::: Supplied data

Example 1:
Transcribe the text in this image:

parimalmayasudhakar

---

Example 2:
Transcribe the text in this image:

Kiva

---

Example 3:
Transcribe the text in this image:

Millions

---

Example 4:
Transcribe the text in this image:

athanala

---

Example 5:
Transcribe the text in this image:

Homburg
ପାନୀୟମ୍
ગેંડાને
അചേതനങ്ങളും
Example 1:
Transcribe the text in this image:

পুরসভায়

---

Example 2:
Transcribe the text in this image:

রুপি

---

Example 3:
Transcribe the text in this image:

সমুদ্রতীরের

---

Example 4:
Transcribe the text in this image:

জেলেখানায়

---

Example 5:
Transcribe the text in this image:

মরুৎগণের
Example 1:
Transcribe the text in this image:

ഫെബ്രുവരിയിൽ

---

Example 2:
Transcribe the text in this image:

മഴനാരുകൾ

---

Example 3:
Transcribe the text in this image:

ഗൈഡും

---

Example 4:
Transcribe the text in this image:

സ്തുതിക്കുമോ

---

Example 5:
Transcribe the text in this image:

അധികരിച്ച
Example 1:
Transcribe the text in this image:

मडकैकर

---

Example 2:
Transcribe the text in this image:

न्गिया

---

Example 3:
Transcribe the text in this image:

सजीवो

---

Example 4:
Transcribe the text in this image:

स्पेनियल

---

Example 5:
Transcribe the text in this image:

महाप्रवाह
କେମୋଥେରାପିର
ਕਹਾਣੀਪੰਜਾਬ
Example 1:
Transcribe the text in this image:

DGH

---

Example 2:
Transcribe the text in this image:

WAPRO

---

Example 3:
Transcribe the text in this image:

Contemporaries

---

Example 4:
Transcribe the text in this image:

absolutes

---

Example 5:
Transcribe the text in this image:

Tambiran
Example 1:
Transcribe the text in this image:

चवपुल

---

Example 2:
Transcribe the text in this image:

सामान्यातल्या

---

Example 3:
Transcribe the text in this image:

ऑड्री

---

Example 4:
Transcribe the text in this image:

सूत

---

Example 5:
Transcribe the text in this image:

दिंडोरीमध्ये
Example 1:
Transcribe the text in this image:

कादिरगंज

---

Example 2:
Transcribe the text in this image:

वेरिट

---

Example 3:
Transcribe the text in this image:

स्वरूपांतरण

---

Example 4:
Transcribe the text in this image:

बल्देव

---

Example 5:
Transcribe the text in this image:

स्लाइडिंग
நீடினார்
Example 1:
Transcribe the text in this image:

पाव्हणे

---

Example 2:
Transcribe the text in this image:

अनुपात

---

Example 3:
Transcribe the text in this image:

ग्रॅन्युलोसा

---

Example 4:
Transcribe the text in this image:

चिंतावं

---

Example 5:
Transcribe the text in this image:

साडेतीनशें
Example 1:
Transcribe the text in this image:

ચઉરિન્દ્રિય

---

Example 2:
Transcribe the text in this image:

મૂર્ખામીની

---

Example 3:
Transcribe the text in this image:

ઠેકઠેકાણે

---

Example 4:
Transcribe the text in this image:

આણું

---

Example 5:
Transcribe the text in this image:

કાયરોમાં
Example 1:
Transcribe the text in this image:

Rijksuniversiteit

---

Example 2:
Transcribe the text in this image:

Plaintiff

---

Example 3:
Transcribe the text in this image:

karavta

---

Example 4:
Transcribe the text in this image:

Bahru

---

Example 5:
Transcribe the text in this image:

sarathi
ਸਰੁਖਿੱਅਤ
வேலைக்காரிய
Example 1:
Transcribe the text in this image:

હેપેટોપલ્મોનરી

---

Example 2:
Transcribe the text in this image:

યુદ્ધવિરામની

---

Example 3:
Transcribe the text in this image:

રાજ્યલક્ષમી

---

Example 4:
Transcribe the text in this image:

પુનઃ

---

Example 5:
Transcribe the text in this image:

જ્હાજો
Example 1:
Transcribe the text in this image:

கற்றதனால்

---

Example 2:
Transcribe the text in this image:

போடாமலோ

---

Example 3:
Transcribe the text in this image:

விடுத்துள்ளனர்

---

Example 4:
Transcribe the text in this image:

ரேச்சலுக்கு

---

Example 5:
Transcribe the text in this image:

::::::

> Problem to solve: Give back each line above precisely as it stands.

> Result for this task:
Example 1:
Transcribe the text in this image:

parimalmayasudhakar

---

Example 2:
Transcribe the text in this image:

Kiva

---

Example 3:
Transcribe the text in this image:

Millions

---

Example 4:
Transcribe the text in this image:

athanala

---

Example 5:
Transcribe the text in this image:

Homburg
ପାନୀୟମ୍
ગેંડાને
അചേതനങ്ങളും
Example 1:
Transcribe the text in this image:

পুরসভায়

---

Example 2:
Transcribe the text in this image:

রুপি

---

Example 3:
Transcribe the text in this image:

সমুদ্রতীরের

---

Example 4:
Transcribe the text in this image:

জেলেখানায়

---

Example 5:
Transcribe the text in this image:

মরুৎগণের
Example 1:
Transcribe the text in this image:

ഫെബ്രുവരിയിൽ

---

Example 2:
Transcribe the text in this image:

മഴനാരുകൾ

---

Example 3:
Transcribe the text in this image:

ഗൈഡും

---

Example 4:
Transcribe the text in this image:

സ്തുതിക്കുമോ

---

Example 5:
Transcribe the text in this image:

അധികരിച്ച
Example 1:
Transcribe the text in this image:

मडकैकर

---

Example 2:
Transcribe the text in this image:

न्गिया

---

Example 3:
Transcribe the text in this image:

सजीवो

---

Example 4:
Transcribe the text in this image:

स्पेनियल

---

Example 5:
Transcribe the text in this image:

महाप्रवाह
କେମୋଥେରାପିର
ਕਹਾਣੀਪੰਜਾਬ
Example 1:
Transcribe the text in this image:

DGH

---

Example 2:
Transcribe the text in this image:

WAPRO

---

Example 3:
Transcribe the text in this image:

Contemporaries

---

Example 4:
Transcribe the text in this image:

absolutes

---

Example 5:
Transcribe the text in this image:

Tambiran
Example 1:
Transcribe the text in this image:

चवपुल

---

Example 2:
Transcribe the text in this image:

सामान्यातल्या

---

Example 3:
Transcribe the text in this image:

ऑड्री

---

Example 4:
Transcribe the text in this image:

सूत

---

Example 5:
Transcribe the text in this image:

दिंडोरीमध्ये
Example 1:
Transcribe the text in this image:

कादिरगंज

---

Example 2:
Transcribe the text in this image:

वेरिट

---

Example 3:
Transcribe the text in this image:

स्वरूपांतरण

---

Example 4:
Transcribe the text in this image:

बल्देव

---

Example 5:
Transcribe the text in this image:

स्लाइडिंग
நீடினார்
Example 1:
Transcribe the text in this image:

पाव्हणे

---

Example 2:
Transcribe the text in this image:

अनुपात

---

Example 3:
Transcribe the text in this image:

ग्रॅन्युलोसा

---

Example 4:
Transcribe the text in this image:

चिंतावं

---

Example 5:
Transcribe the text in this image:

साडेतीनशें
Example 1:
Transcribe the text in this image:

ચઉરિન્દ્રિય

---

Example 2:
Transcribe the text in this image:

મૂર્ખામીની

---

Example 3:
Transcribe the text in this image:

ઠેકઠેકાણે

---

Example 4:
Transcribe the text in this image:

આણું

---

Example 5:
Transcribe the text in this image:

કાયરોમાં
Example 1:
Transcribe the text in this image:

Rijksuniversiteit

---

Example 2:
Transcribe the text in this image:

Plaintiff

---

Example 3:
Transcribe the text in this image:

karavta

---

Example 4:
Transcribe the text in this image:

Bahru

---

Example 5:
Transcribe the text in this image:

sarathi
ਸਰੁਖਿੱਅਤ
வேலைக்காரிய
Example 1:
Transcribe the text in this image:

હેપેટોપલ્મોનરી

---

Example 2:
Transcribe the text in this image:

યુદ્ધવિરામની

---

Example 3:
Transcribe the text in this image:

રાજ્યલક્ષમી

---

Example 4:
Transcribe the text in this image:

પુનઃ

---

Example 5:
Transcribe the text in this image:

જ્હાજો
Example 1:
Transcribe the text in this image:

கற்றதனால்

---

Example 2:
Transcribe the text in this image:

போடாமலோ

---

Example 3:
Transcribe the text in this image:

விடுத்துள்ளனர்

---

Example 4:
Transcribe the text in this image:

ரேச்சலுக்கு

---

Example 5:
Transcribe the text in this image:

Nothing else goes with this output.